Alan Dala
30 pts. | Oct 28 2008 9:45PM GMT
Thank you for your fast answer!
Both are private IP addresses and the T1 router for the remote office is not connected through the main firewall. Not sure if I should consider this as “inside” or not…
I did some testing and when I ping from a DC or any server :
ping 192.168.8.233 -l 44444, the ping is blocked and “Ping of death blocked 192.168.1.34, 8, LAN 192.168.8.233, 8, LAN” shows up in my main firewall.
What should I understand from this? That the remote subnet is communicating with the local DCs with packets larger than 1472 and they get blocked by the main firewall?
If yes, why and how can I fix that?
Thank you!
Labnuke99
26290 pts. | Oct 29 2008 12:45PM GMT
The ping of death is defined as a ping larger than 65,535 bytes. So, I’m not sure why the firewall is flagging this traffic as POD. I understand that the WAN configuration is a point to point T1 between the sites, but I don’t understand where the firewall falls into the traffic flow. It would be useful to have a diagram showing how the traffic flows between the sites and where the firewall is located in the logical traffic flow.
ICMP (PING) payload will be about 32 bytes from a Windows machine.

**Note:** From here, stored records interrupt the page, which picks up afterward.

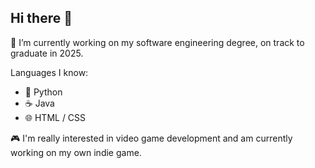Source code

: ## Hi there 👋

<!--
**Kambyrlee/Kambyrlee** is a ✨ _special_ ✨ repository because its `README.md` (this file) appears on your GitHub profile.

Here are some ideas to get you started:

- 🔭 I’m currently working on ...
- 🌱 I’m currently learning ...
- 👯 I’m looking to collaborate on ...
- 🤔 I’m looking for help with ...
- 💬 Ask me about ...
- 📫 How to reach me: ...
- 😄 Pronouns: ...
- ⚡ Fun fact: ...
-->
🔭 I’m currently working on my software engineering degree, on track to graduate in 2025.

Languages I know:
- 🐍 Python
- ☕ Java
- 🌐 HTML / CSS

🎮 I'm really interested in video game development and am currently working on my own indie game.
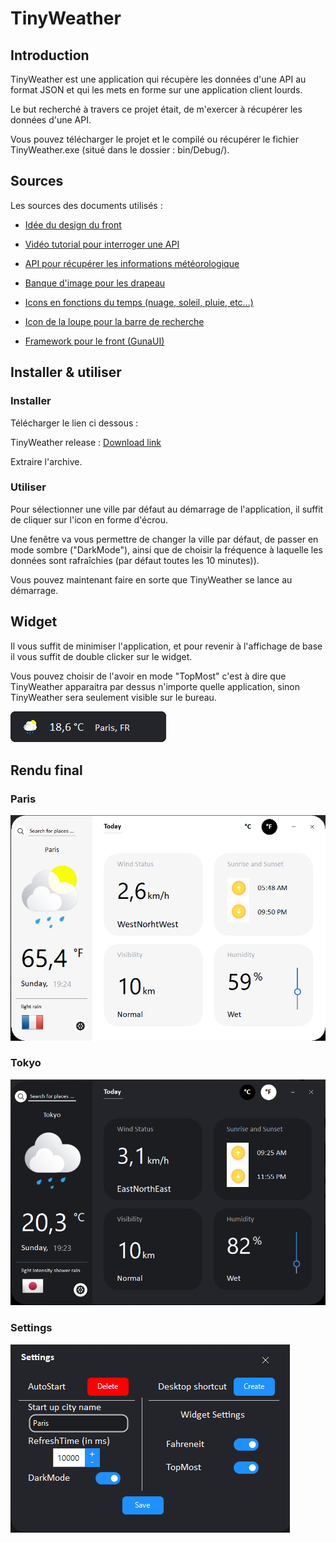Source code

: 
# TinyWeather

## Introduction

TinyWeather est une application qui récupère les données d'une API au format JSON et qui les mets en forme sur une application client lourds.

Le but recherché à travers ce projet était, de m'exercer à récupérer les données d'une API.

Vous pouvez télécharger le projet et le compilé ou récupérer le fichier TinyWeather.exe (situé dans le dossier : bin/Debug/).


## Sources
Les sources des documents utilisés :

- [Idée du design du front](https://dribbble.com/shots/10460680-Weather-App)

- [Vidéo tutorial pour interroger une API](https://www.youtube.com/watch?v=aWePkE2ReGw)

- [API pour récupérer les informations météorologique](https://openweathermap.org/api)

- [Banque d'image pour les drapeau](https://www.countryflags.io/)

- [Icons en fonctions du temps (nuage, soleil, pluie, etc...)](https://dribbble.com/shots/5981134-17-Free-Weather-Icons)

- [Icon de la loupe pour la barre de recherche](https://icones8.fr/)

- [Framework pour le front (GunaUI)](https://github.com/sobatdata/Guna.UI-Framework-Lib)

## Installer & utiliser 

### Installer

Télécharger le lien ci dessous :

TinyWeather release : <a href="https://github.com/PierroD/TinyWeather/raw/master/TinyWeather/bin/Release/TinyWeather.zip">Download link</a>

Extraire l'archive.

### Utiliser

Pour sélectionner une ville par défaut au démarrage de l'application, il suffit de cliquer sur l'icon en forme d'écrou.

Une fenêtre va vous permettre de changer la ville par défaut, de passer en mode sombre ("DarkMode"), ainsi que de choisir la fréquence à laquelle les données sont rafraîchies (par défaut toutes les 10 minutes)).

Vous pouvez maintenant faire en sorte que TinyWeather se lance au démarrage.

## Widget

Il vous suffit de minimiser l'application, et pour revenir à l'affichage de base il vous suffit de double clicker sur le widget.

 Vous pouvez choisir de l'avoir en mode "TopMost" c'est à dire que TinyWeather apparaitra par dessus n'importe quelle application, sinon TinyWeather sera seulement visible sur le bureau.


![ ](./screenshots/TinyWeather4.png)


## Rendu final

### Paris

![ ](./screenshots/TinyWeather.png)

### Tokyo
![ ](./screenshots/TinyWeather2.png)

### Settings 
![ ](./screenshots/TinyWeather3.png)
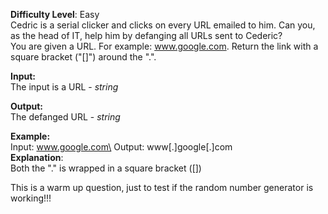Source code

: **Difficulty Level**: Easy\
Cedric is a serial clicker and clicks on every URL emailed to him. Can you, as the head of IT, help him by defanging
all URLs sent to Cederic?\
You are given a URL. For example: www.google.com. Return the link with a square bracket ("[]") around the ".".


**Input:**\
The input is a URL - *string*

**Output:**\
The defanged URL - *string*

**Example:**\
Input: www.google.com\
Output: www[.]google[.]com\
**Explanation**:\
Both the "." is wrapped in a square bracket ([])

This is a warm up question, just to test if the random number generator is working!!!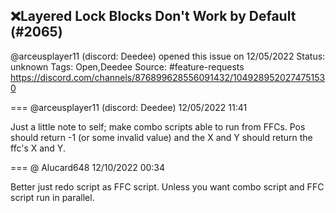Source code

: ## ❌Layered Lock Blocks Don't Work by Default (#2065)
@arceusplayer11 (discord: Deedee) opened this issue on 12/05/2022
Status: unknown
Tags: Open,Deedee
Source: #feature-requests https://discord.com/channels/876899628556091432/1049289520274751530


=== @arceusplayer11 (discord: Deedee) 12/05/2022 11:41

Just a little note to self; make combo scripts able to run from FFCs. Pos should return -1 (or some invalid value) and the X and Y should return the ffc's X and Y.

=== @ Alucard648 12/10/2022 00:34

Better just redo script as FFC script. Unless you want combo script and FFC script run in parallel.

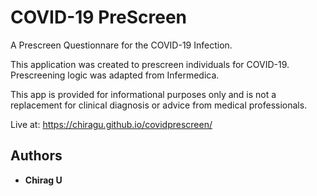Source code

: # COVID-19 PreScreen
A Prescreen Questionnare for the COVID-19 Infection.

This application was created to prescreen individuals for COVID-19. Prescreening logic was adapted from Infermedica.

This app is provided for informational purposes only and is not a replacement for clinical diagnosis or advice from medical professionals.

Live at: https://chiragu.github.io/covidprescreen/

## Authors

* **Chirag U**


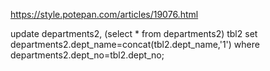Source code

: https://style.potepan.com/articles/19076.html

update departments2, (select * from departments2) tbl2
set departments2.dept_name=concat(tbl2.dept_name,'1')
where departments2.dept_no=tbl2.dept_no;
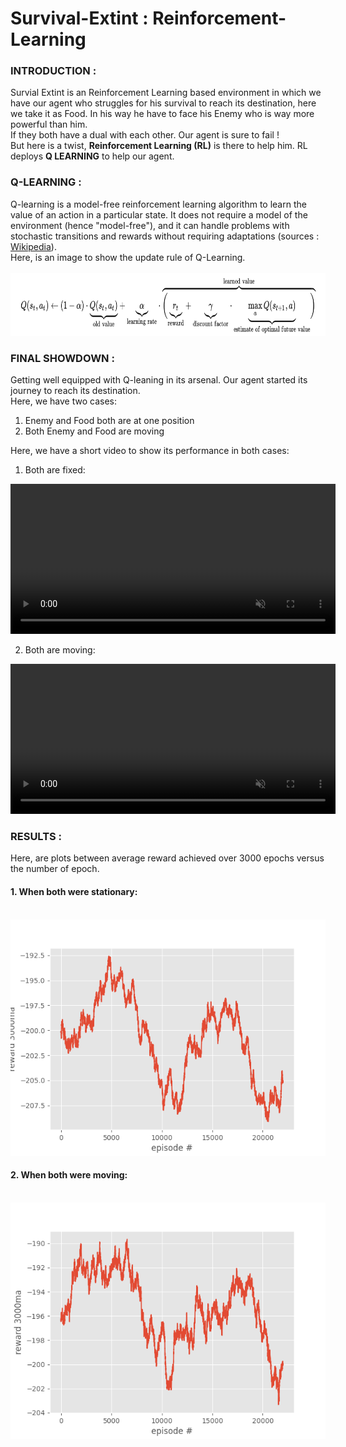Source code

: # Survival-Extint : Reinforcement-Learning
<B><h3>INTRODUCTION :</h3></B>
Survial Extint is an Reinforcement Learning based environment in which we have our agent
who struggles for his survival to reach its destination, here we take it as Food. 
In his way he have to face his Enemy who is way more powerful than him.<br> If they both have a dual with each 
other. Our agent is sure to fail !<br>
But here is a twist, <B>Reinforcement Learning (RL)</B> is there to help him. RL deploys <B>Q LEARNING</B> to help our agent. 

<B><h3>Q-LEARNING :</h3></B>
Q-learning is a model-free reinforcement learning algorithm to learn the value of an action in a particular state. It does not require a model of the environment (hence "model-free"), and it can handle problems with stochastic transitions and rewards without requiring adaptations (sources : <a href = "https://en.wikipedia.org/wiki/Q-learning">Wikipedia</a>).<br>
Here, is an image to show the update rule of Q-Learning.<br><br>
<img src="images/Q_learning.png" width = "900" height = "100"><br>
<B><h3>FINAL SHOWDOWN :</h3></B>
Getting well equipped with Q-leaning in its arsenal. Our agent started its journey to reach its destination.<br>
Here, we have two cases:<br>
1. Enemy and Food both are at one position
2. Both Enemy and Food are moving

Here, we have a short video to show its performance in both cases:
1. Both are fixed:<br>
<video width="520" height="240" autoplay muted>
  <source src="live_demo/survial_extint_stop_mode.mp4" type="video/mp4">
</video>

2. Both are moving:<br>
<video width="520" height="240" autoplay muted>
  <source src="live_demo/survival_extint_moving_mode.mp4" type="video/mp4">
</video>












<B><h3>RESULTS :</h3></B>
Here, are plots between average reward achieved over 3000 epochs versus the number of epoch.

<B><h4>1. When both were stationary:</h4></B><br>
<img src = "images/reward_vs_episode_stopping_mode.png">
<br>
<B><h4>2. When both were moving:</h4></B><br>
<img src = "images/reward_vs_episode_moving_mode.png">

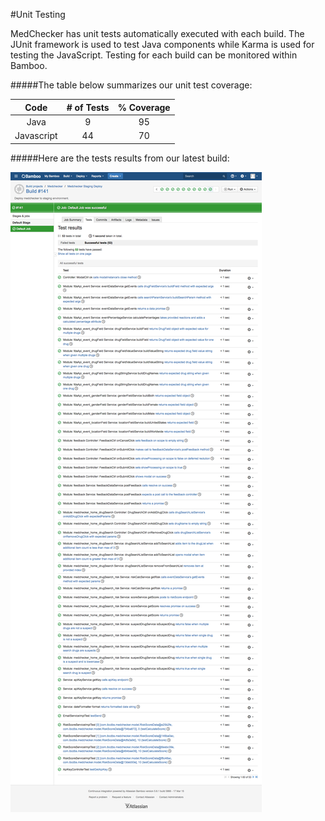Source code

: #Unit Testing

MedChecker has unit tests automatically executed with each build. The JUnit framework is used to test Java components while Karma is used for testing the JavaScript. Testing for each build can be monitored within Bamboo.

#####The table below summarizes our unit test coverage:

| Code      |  # of Tests  | % Coverage |
|:---------:|:------------:|:----------:|
| Java      |      9       |     95     |
| Javascript|     44       |     70     |


#####Here are the tests results from our latest build:

![Bamboo Unit Tests Results](https://github.com/IBCDBS/medchecker/blob/master/testing/assets/MedChecker_TestsResults_build141.png)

The data section will be abcdefghijklmnopqrstuvwabcdefghi . So, if there are pings or ICMP larger than this something is rather strange. I would recommend getting Wireshark and capturing some of the traffic and see what it actually looks like. ICMP can be used as a covert traffic method to carry malicious traffic into and out of a network. That is why I suggest turning it off for inbound at a minimum.